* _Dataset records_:
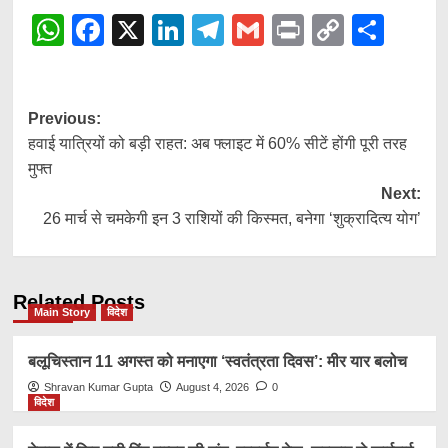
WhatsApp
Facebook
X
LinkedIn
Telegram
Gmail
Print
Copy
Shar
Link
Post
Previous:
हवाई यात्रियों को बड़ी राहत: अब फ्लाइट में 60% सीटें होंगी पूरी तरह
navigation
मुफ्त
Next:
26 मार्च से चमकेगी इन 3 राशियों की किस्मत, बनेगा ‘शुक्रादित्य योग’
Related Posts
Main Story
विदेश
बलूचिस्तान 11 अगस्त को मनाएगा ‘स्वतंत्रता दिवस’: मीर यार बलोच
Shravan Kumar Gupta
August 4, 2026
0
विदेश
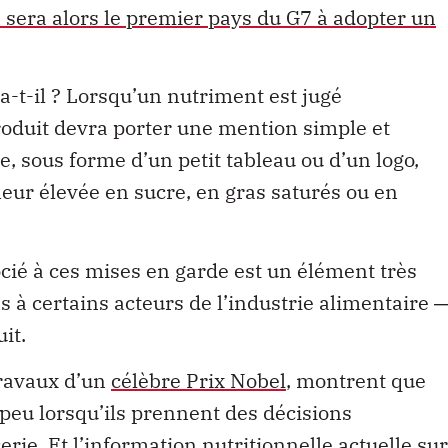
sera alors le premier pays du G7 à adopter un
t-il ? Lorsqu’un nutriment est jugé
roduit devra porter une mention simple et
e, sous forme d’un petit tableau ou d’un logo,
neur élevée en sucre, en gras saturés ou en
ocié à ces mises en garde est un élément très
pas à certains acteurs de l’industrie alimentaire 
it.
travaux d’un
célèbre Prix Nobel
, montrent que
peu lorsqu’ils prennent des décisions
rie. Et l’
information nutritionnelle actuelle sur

...

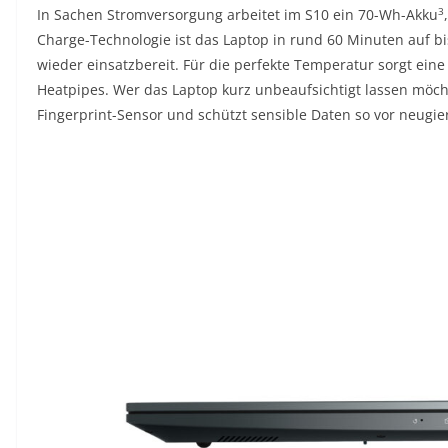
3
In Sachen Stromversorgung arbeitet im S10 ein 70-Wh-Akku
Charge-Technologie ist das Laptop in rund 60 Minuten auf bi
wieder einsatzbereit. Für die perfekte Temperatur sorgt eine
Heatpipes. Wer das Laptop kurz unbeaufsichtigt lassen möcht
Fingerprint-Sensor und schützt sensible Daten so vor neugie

* _Brief_: Print the lines from the line with "sera alors le premier pays du G7 à adopter un" to the line with "information nutritionnelle actuelle sur", including both of those lines, copying each one character for character.

* _Task output_:
sera alors le premier pays du G7 à adopter un
t-il ? Lorsqu’un nutriment est jugé
roduit devra porter une mention simple et
e, sous forme d’un petit tableau ou d’un logo,
neur élevée en sucre, en gras saturés ou en
ocié à ces mises en garde est un élément très
pas à certains acteurs de l’industrie alimentaire 
it.
travaux d’un
célèbre Prix Nobel
, montrent que
peu lorsqu’ils prennent des décisions
rie. Et l’
information nutritionnelle actuelle sur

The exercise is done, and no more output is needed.